Material provided:

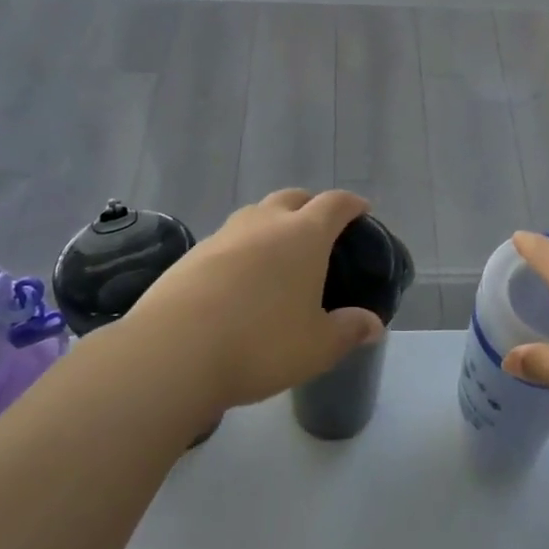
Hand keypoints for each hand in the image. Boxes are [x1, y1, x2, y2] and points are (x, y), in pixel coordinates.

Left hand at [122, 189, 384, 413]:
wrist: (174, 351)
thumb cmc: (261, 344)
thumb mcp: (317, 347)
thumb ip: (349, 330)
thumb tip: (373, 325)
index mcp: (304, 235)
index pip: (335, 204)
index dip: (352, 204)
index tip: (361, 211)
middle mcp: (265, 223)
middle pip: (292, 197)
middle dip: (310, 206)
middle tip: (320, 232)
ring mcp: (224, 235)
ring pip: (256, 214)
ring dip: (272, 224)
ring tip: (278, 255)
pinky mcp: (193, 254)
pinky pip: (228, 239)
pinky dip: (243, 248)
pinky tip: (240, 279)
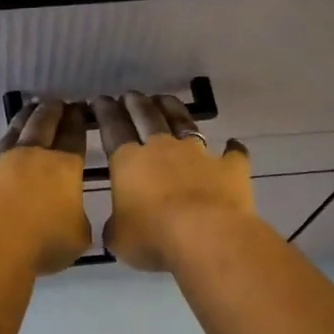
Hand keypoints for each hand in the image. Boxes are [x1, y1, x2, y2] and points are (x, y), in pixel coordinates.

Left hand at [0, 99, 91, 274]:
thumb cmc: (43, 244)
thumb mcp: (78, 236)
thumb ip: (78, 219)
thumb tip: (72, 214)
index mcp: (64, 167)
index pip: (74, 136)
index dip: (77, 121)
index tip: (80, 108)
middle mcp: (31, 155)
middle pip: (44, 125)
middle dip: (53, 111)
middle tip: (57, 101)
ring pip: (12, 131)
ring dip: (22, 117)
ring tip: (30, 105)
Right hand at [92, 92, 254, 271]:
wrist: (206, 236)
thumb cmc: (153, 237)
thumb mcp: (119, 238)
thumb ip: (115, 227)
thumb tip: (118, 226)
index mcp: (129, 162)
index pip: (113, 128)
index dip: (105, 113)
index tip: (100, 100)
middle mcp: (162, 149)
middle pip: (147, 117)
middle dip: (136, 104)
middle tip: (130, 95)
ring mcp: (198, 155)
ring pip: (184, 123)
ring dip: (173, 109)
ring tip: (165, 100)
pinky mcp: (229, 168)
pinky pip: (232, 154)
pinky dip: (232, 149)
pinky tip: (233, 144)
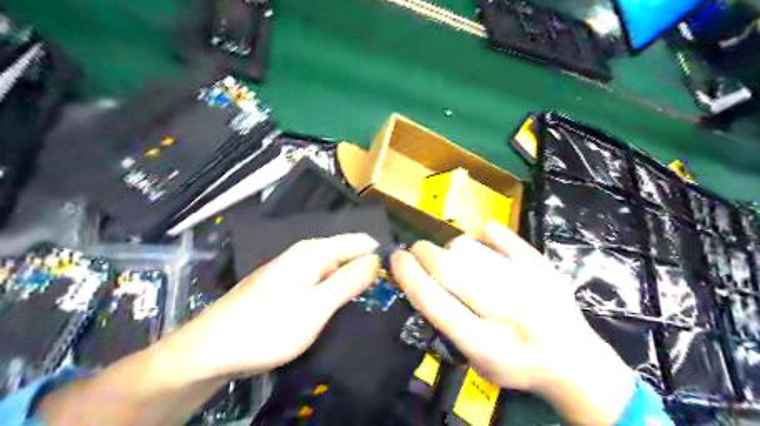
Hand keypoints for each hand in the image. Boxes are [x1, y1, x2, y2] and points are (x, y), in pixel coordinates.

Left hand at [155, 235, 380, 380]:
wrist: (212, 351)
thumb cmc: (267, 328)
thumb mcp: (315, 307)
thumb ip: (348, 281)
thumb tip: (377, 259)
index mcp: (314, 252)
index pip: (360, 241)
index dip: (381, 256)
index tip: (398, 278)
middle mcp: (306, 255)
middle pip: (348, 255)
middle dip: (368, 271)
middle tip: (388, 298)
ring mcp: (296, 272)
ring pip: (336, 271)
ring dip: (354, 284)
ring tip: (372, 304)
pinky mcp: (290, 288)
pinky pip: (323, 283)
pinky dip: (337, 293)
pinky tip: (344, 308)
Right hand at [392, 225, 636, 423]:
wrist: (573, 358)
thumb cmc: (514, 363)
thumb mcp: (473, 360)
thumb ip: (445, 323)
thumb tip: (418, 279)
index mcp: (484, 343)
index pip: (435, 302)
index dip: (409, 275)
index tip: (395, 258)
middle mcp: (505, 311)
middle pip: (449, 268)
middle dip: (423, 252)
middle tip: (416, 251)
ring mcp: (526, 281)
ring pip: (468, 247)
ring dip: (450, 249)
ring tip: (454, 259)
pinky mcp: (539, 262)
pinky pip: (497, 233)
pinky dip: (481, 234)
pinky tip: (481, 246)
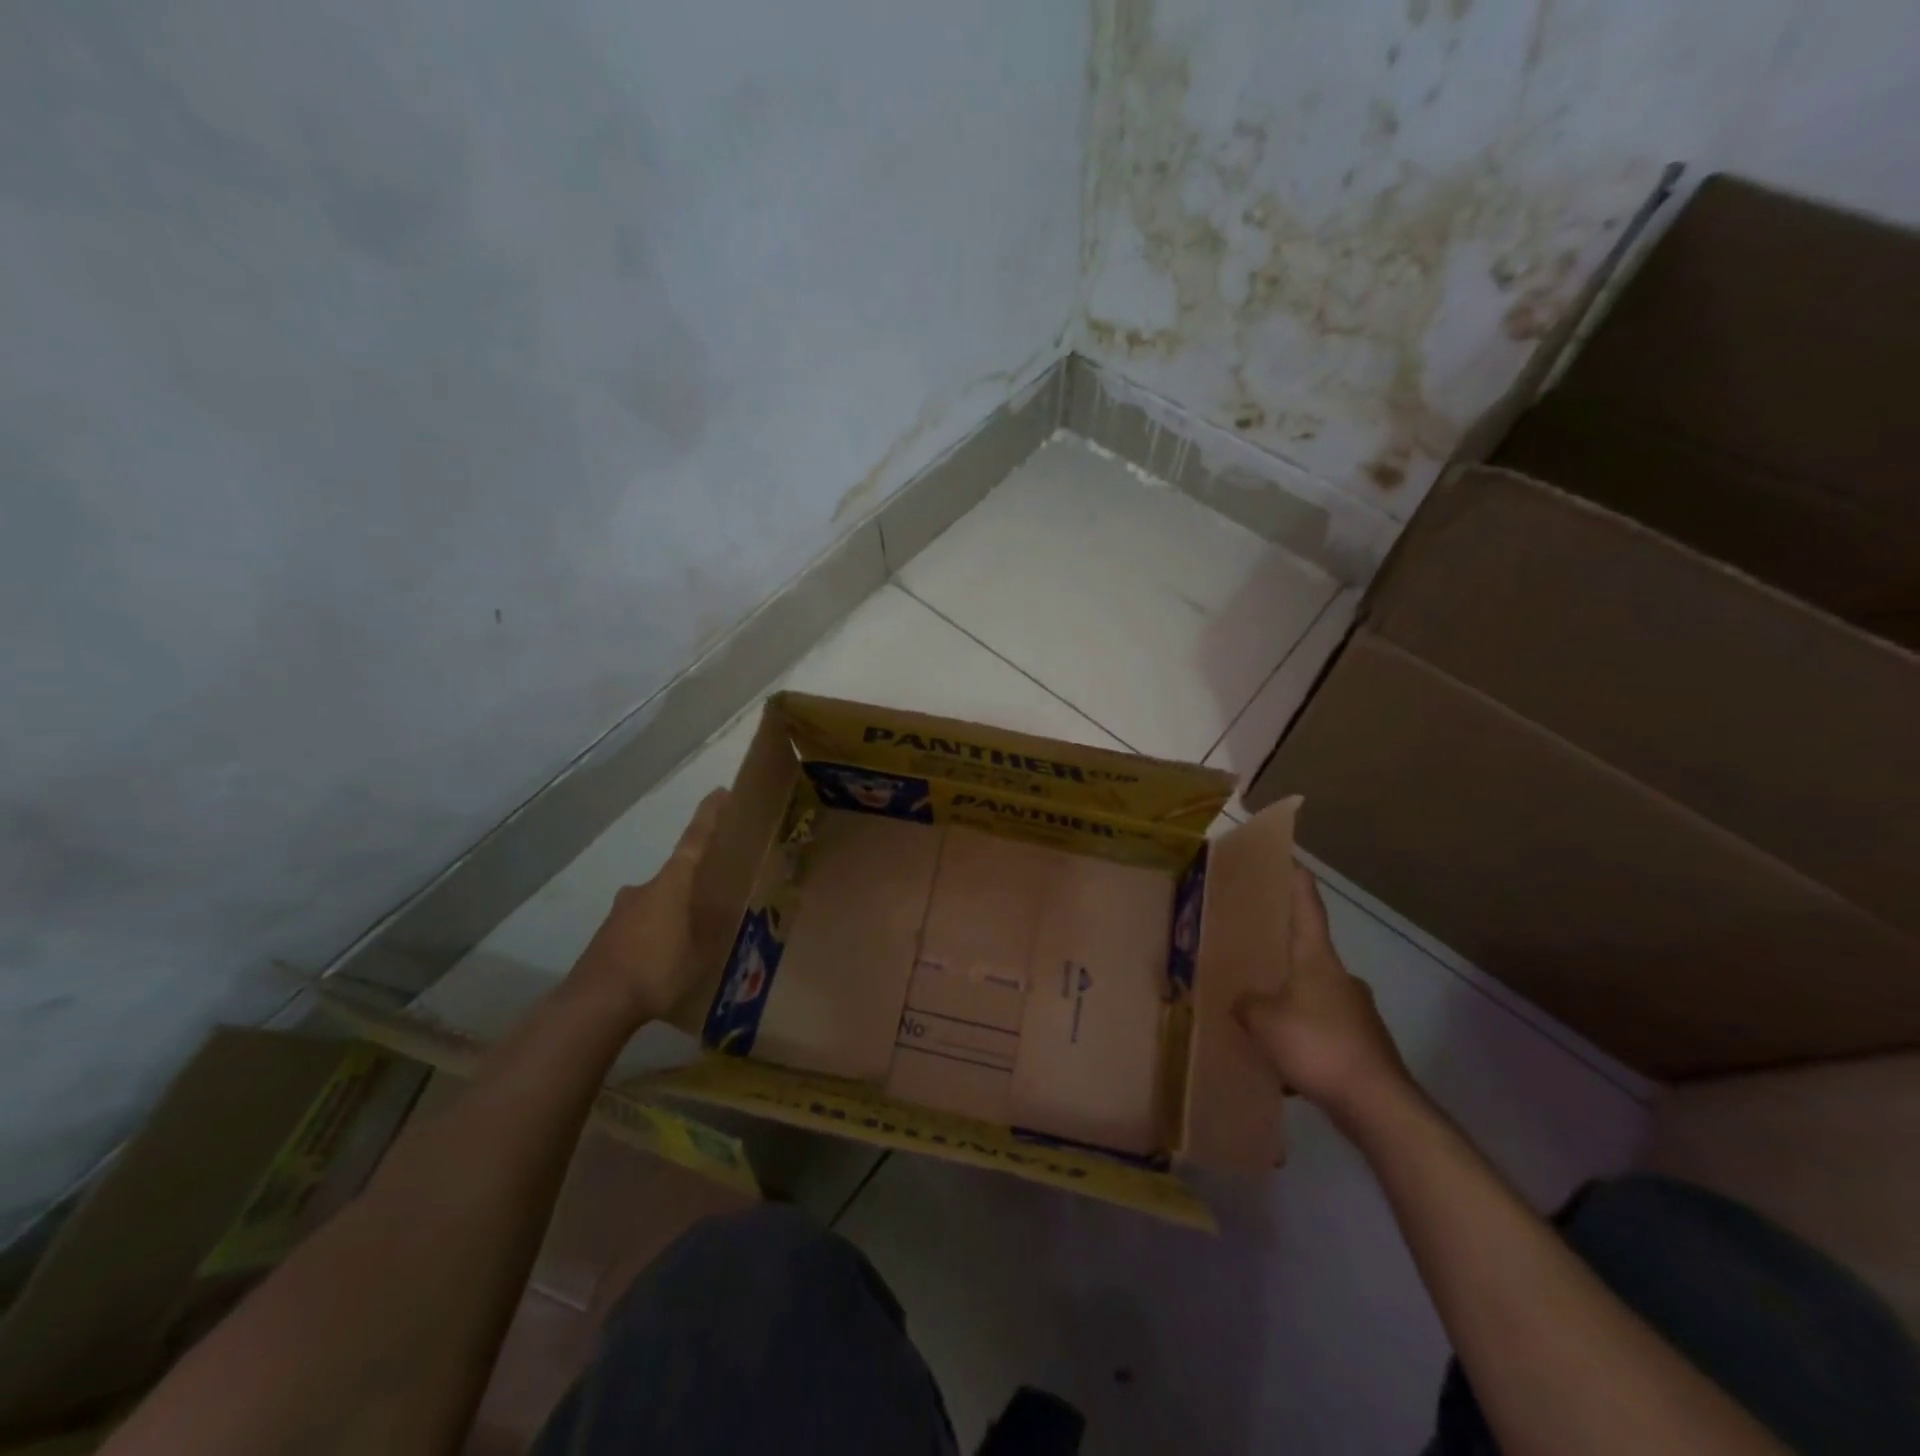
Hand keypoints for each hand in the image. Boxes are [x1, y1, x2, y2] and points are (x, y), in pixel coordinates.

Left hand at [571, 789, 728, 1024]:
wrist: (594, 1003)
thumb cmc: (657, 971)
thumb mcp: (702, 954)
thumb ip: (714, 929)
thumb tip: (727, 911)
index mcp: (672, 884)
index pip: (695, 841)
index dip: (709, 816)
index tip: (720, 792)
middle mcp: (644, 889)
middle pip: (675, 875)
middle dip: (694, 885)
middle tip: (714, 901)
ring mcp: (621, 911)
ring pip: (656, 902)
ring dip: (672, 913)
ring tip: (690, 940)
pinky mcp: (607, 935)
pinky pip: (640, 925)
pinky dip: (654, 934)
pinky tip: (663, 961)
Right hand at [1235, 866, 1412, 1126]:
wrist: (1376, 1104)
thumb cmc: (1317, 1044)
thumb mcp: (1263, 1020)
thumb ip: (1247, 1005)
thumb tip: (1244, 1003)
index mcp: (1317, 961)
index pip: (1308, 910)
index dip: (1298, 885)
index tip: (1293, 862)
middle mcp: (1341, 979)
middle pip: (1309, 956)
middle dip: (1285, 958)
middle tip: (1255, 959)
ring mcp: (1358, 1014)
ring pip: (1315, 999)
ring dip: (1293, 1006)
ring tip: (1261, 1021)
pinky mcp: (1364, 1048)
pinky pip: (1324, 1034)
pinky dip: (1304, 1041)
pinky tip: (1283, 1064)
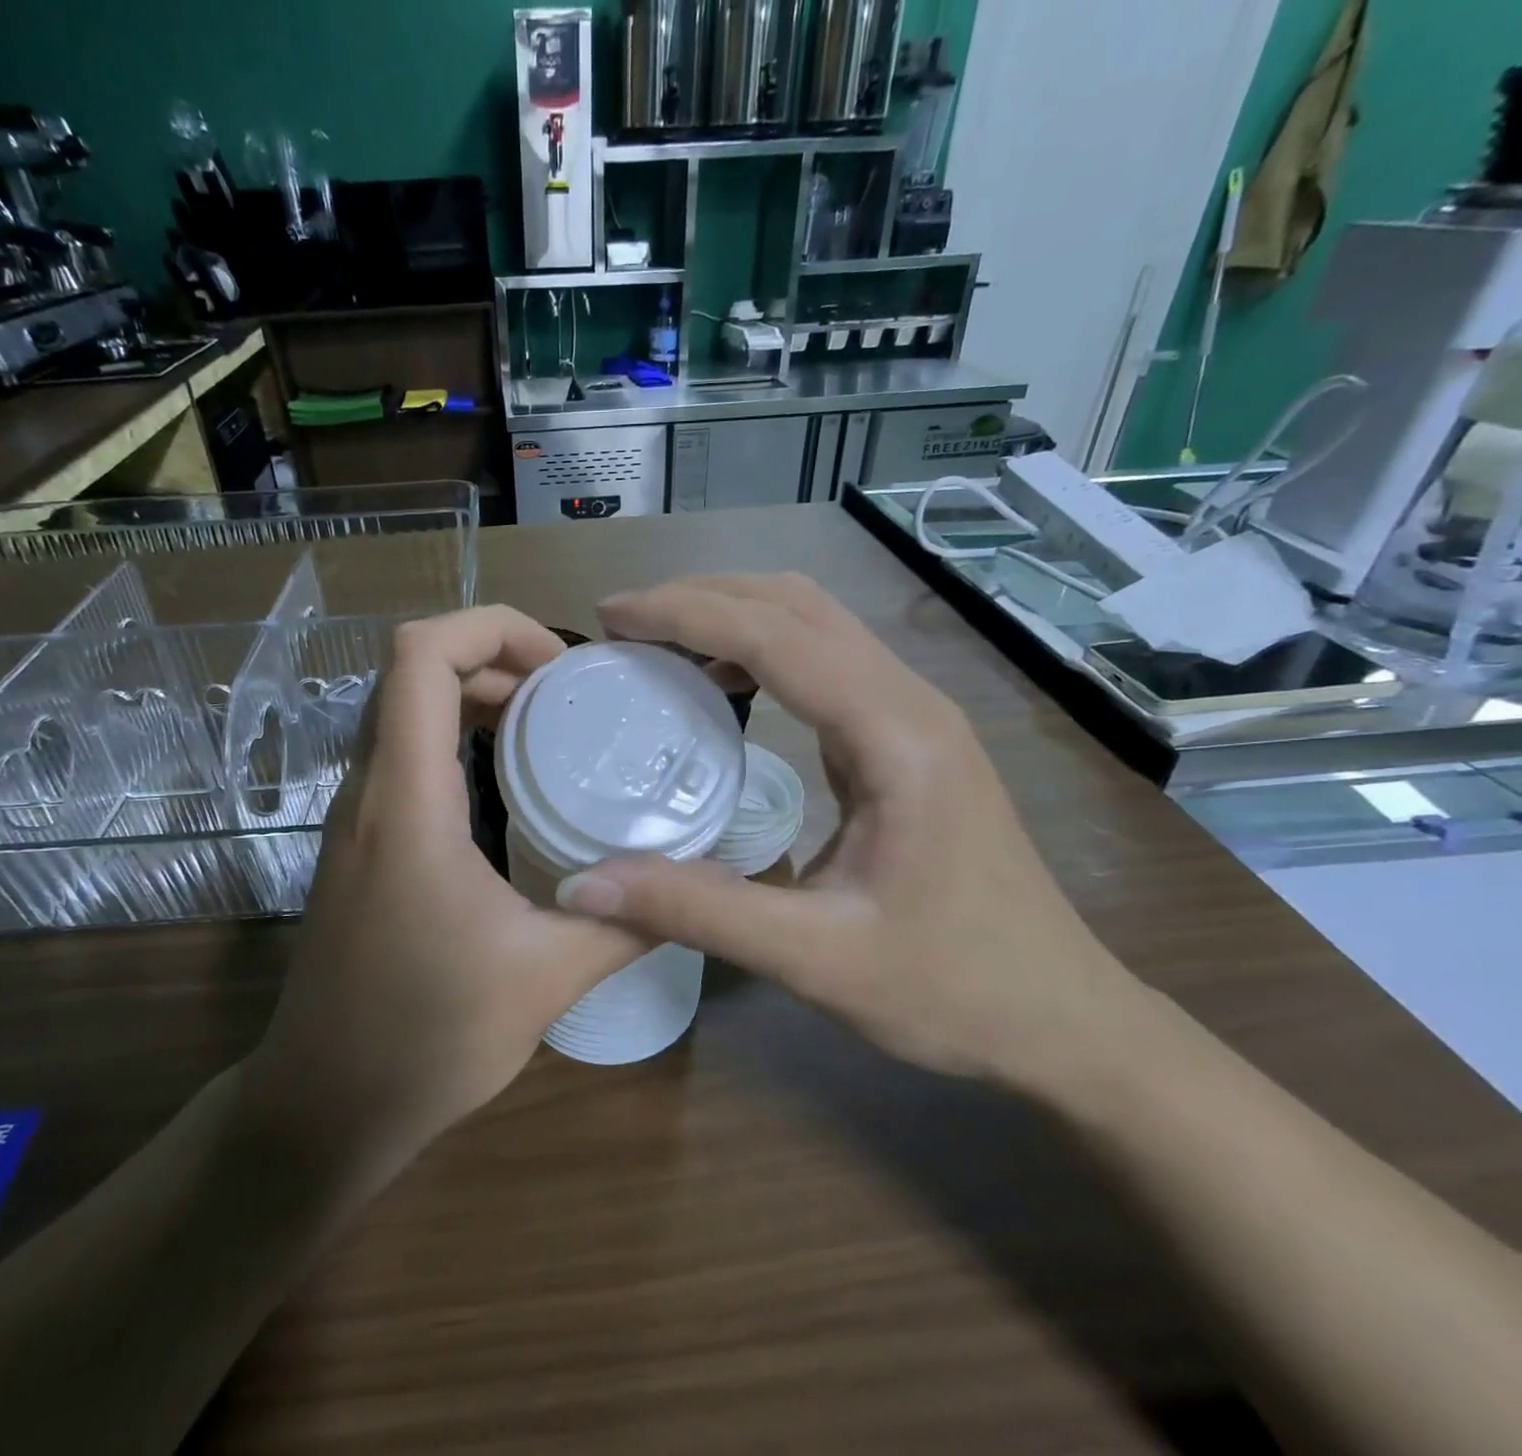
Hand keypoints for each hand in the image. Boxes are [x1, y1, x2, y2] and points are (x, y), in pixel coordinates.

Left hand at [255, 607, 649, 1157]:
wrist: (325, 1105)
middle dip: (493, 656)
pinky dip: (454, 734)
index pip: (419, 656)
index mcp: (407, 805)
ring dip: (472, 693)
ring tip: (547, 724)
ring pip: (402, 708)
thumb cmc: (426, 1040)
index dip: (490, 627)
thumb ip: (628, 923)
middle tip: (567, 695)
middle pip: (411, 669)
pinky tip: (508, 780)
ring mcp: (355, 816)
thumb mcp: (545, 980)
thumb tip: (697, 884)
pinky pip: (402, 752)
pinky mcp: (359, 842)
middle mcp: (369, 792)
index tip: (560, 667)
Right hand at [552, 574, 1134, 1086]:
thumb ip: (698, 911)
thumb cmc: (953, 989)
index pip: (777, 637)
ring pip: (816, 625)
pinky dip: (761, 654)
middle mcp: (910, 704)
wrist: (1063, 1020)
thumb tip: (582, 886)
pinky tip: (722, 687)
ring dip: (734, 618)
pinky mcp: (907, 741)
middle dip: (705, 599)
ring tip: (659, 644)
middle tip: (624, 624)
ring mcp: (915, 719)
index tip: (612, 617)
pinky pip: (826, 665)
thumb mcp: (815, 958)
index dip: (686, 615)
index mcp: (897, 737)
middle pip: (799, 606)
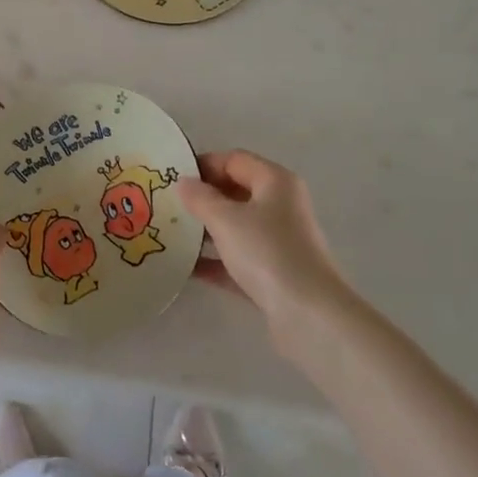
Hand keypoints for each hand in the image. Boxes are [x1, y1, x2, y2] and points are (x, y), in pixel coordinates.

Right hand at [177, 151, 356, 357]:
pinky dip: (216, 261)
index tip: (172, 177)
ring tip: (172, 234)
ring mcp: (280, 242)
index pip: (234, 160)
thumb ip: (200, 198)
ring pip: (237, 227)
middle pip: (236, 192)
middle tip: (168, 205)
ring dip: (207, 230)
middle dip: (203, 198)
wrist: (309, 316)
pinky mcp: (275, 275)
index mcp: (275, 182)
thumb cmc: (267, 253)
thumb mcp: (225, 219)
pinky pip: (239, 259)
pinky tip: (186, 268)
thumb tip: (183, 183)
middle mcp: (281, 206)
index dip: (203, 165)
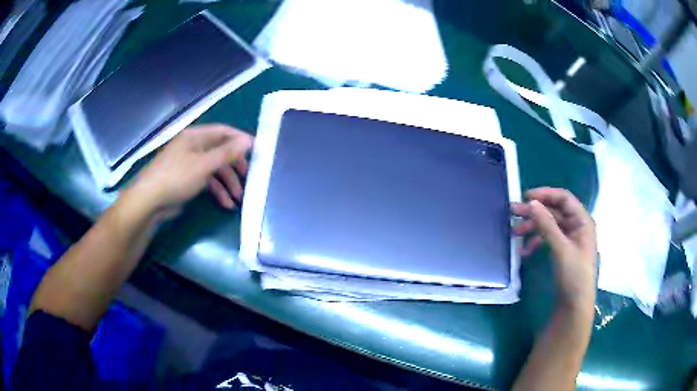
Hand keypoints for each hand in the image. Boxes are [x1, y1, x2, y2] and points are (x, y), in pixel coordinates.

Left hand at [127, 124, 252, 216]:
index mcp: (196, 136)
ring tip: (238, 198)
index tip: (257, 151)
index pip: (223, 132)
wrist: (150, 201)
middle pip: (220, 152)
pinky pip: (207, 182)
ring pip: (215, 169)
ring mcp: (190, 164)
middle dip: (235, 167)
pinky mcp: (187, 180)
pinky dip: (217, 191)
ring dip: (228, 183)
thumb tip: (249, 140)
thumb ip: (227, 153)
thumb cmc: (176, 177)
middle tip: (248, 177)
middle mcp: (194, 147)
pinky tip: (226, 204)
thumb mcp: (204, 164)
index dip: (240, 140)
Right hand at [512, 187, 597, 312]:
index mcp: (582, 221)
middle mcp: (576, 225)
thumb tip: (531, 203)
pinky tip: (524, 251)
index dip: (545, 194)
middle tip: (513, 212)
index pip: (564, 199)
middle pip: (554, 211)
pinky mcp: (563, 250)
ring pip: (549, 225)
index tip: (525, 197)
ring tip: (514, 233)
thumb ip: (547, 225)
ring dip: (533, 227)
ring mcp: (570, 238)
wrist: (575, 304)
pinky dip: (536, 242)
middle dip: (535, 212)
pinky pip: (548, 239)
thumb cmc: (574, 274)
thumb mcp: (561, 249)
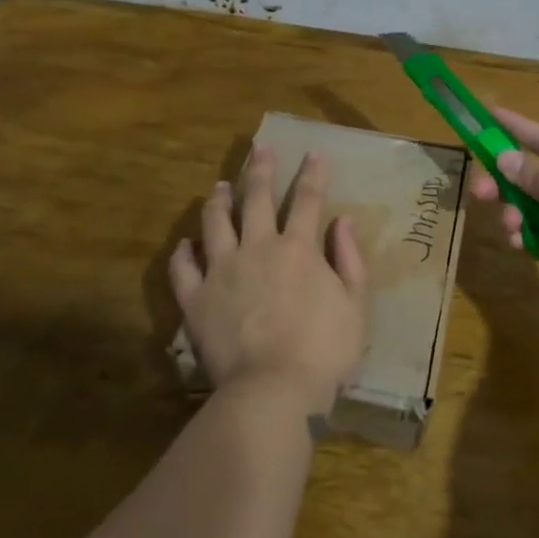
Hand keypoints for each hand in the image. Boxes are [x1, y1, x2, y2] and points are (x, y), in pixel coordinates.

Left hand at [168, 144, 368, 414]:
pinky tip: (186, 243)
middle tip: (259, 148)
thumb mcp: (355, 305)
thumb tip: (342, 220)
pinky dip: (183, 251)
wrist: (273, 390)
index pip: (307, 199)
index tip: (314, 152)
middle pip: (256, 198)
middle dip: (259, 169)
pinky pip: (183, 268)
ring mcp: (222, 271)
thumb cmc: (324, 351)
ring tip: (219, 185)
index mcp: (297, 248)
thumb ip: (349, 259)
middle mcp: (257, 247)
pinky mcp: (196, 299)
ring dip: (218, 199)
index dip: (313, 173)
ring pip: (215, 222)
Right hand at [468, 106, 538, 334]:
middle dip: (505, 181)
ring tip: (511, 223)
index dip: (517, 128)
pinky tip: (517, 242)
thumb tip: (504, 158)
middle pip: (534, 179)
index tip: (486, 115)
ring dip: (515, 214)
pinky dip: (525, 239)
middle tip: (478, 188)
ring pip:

Task prompt: Above are some entries; copy exactly the lines from the line with "thumb ip: (227, 153)" through the line with "pinky dip: (183, 251)", both included, but none of the pictures.

Reply:
thumb ip: (227, 153)
thumb cmc: (176, 177)
middle tip: (248, 177)
middle mcp: (194, 147)
pinky tip: (226, 204)
thumb mcp: (204, 164)
index dip: (240, 140)
Right hand at [512, 187, 597, 312]:
index mcp: (582, 221)
middle mcp: (576, 225)
thumb tip: (531, 203)
pinky tip: (524, 251)
index dip: (545, 194)
middle tip: (513, 212)
index pip: (564, 199)
middle pip: (554, 211)
pinky mcp: (563, 250)
ring pip: (549, 225)
index tip: (525, 197)
ring tip: (514, 233)
thumb ip: (547, 225)
ring dip: (533, 227)
ring mcp: (570, 238)
wrist: (575, 304)
pinky dip: (536, 242)
middle dip: (535, 212)
pinky pip: (548, 239)
thumb cmc: (574, 274)
thumb mcp: (561, 249)
Hand keypoints for each hand in the image. Boxes are [x1, y1, x2, y2] and points are (x, y), in pixel coordinates.

Left hand at [168, 144, 368, 414]:
pinky tip: (186, 243)
middle tip: (259, 148)
thumb mcp: (355, 305)
thumb tip: (342, 220)
pinky dip: (183, 251)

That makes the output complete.